━━━━━ Extract provided ━━━━━

From: Mark Davis ☕ (mark@macchiato.com)
Date: Mon Jun 07 2010 - 23:26:43 CDT
For definitions, there are many references. For Unicode characters, the
Standard defines a property in http://www.unicode.org/reports/tr24/ and
http://unicode.org/Public/UNIDATA/Scripts.txt. Here is the current list:
http://unicode.org/cldr/utility/list-unicodeset.jsp?a=\p{sc%3DLatn}
Mark
— Il meglio è l’inimico del bene —
On Mon, Jun 7, 2010 at 20:39, Tulasi <tulasird@gmail.com> wrote:
> Jony -> A B C D E F G H I K L M N O P Q R S T V X Y Z
> ?
>
> You mean ALL CAPS again like UNICODE :)
>
> Van -> Do you mean historically or pragmatically?
>
> Actually something that will include all letters/symbols now
> considered Latin-script
>
> Otto Stolz -> Not exactly a definition: What the Unicode standard says
> on this issue, is here:
>
> There might be someone who already defined Latin script!
> Europeans have produced lot of scholars.
>
> Tulasi
>
>
> From: Jonathan Rosenne <jr@qsm.co.il>
> Date: Mon, 7 Jun 2010 22:05:11 +0300
> Subject: RE: Latin Script
> To: unicode@unicode.org
>
> How about
>
> A B C D E F G H I K L M N O P Q R S T V X Y Z
>
> ?

━━━━━

▶ **To do**:
a) Summarize the email about defining Latin script in two sentences.
b) Copy the part of the email about defining Latin script starting at "Date: Mon Jun" and ending at "like UNICODE :)".
c) Proceed with the email about defining Latin script, picking up right after its last line.
The records come from a separate source.

━━━━━ Records shown ━━━━━

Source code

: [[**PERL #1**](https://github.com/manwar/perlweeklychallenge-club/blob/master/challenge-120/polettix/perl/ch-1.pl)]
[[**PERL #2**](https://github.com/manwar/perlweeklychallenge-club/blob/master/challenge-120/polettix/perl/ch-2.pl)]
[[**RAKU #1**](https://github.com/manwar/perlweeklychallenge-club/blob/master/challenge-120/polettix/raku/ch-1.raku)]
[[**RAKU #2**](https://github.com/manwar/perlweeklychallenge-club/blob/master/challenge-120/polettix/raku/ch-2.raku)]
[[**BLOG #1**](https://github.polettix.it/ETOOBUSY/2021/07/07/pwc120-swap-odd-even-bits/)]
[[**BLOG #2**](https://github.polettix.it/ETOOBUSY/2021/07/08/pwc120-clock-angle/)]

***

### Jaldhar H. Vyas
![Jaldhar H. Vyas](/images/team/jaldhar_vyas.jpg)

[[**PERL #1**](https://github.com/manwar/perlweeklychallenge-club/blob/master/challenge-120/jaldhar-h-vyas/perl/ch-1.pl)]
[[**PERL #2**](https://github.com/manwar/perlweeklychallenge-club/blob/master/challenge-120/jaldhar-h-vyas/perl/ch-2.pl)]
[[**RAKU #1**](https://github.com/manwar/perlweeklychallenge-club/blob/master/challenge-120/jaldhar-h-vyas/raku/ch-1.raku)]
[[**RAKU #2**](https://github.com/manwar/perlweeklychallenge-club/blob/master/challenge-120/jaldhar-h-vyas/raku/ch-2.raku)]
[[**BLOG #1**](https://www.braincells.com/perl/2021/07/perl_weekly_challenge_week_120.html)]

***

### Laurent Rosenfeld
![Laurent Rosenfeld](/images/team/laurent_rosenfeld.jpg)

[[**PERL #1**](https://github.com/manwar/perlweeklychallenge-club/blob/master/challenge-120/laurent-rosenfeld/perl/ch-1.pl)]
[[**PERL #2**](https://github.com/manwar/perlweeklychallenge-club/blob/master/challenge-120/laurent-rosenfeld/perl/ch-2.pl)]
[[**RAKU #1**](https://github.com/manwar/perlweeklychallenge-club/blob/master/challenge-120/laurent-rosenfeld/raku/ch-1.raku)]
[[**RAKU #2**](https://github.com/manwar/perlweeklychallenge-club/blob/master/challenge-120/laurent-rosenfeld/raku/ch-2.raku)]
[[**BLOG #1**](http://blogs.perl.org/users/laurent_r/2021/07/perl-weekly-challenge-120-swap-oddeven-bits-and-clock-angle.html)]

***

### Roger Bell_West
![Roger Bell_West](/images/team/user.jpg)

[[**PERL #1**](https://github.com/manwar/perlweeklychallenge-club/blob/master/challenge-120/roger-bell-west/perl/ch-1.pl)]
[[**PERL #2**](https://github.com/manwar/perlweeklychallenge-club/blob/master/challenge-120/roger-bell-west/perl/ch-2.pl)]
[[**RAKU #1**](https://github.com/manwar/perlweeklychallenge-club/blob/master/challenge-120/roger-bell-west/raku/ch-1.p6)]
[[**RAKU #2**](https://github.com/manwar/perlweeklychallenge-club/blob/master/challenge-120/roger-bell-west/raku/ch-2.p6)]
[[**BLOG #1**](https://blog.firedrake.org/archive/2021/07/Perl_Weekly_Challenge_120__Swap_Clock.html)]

━━━━━

▶ **Answers for the exercise**:
a) Mark Davis writes that there are many references for definitions, and that for Unicode characters the Standard defines a property, giving links that include the current list. The message he replies to, from Tulasi, asks for something that includes all letters and symbols now considered Latin-script and suggests someone may already have defined Latin script, and it quotes Jonathan Rosenne offering a list of capital letters.

b)
Date: Mon Jun 07 2010 - 23:26:43 CDT
For definitions, there are many references. For Unicode characters, the
Standard defines a property in http://www.unicode.org/reports/tr24/ and
http://unicode.org/Public/UNIDATA/Scripts.txt. Here is the current list:
http://unicode.org/cldr/utility/list-unicodeset.jsp?a=\p{sc%3DLatn}
Mark
— Il meglio è l’inimico del bene —
On Mon, Jun 7, 2010 at 20:39, Tulasi <tulasird@gmail.com> wrote:
> Jony -> A B C D E F G H I K L M N O P Q R S T V X Y Z
> ?
>
> You mean ALL CAPS again like UNICODE :)

c)
>
> There are also some extensions, see
> http://en.wikipedia.org/wiki/Latin_alphabet for general background.
>
> Jony
>
> > -----Original Message-----
> > From: unicode-bounce@unicode.org [mailto:unicode-bounce@unicode.org] On
> > Behalf Of Tulasi
> > Sent: Sunday, June 06, 2010 11:27 AM
> > To: unicode@unicode.org
> > Subject: Latin Script
> >
> > How do you define Latin Script?
>
>
> From: vanisaac@boil.afraid.org
> Date: Mon, 07 Jun 2010 12:18:29 -0700
> Subject: Re: Latin Script
> To: tulasird@gmail.com, unicode@unicode.org
>
> From: Tulasi (tulasird@gmail.com)
> > How do you define Latin Script?
>
> Do you mean historically or pragmatically? Historically, it is an
> adaptation of the Ionian Greek (or is it Doric?), via Etruscan, for
> the purpose of writing Latin, and later extended by the addition of
> alternate letterforms (J, W, Þ, and the lower case) and diacritics to
> the use of western European languages and globally to indigenous
> languages in primary contact with western European languages that use
> the Latin alphabet.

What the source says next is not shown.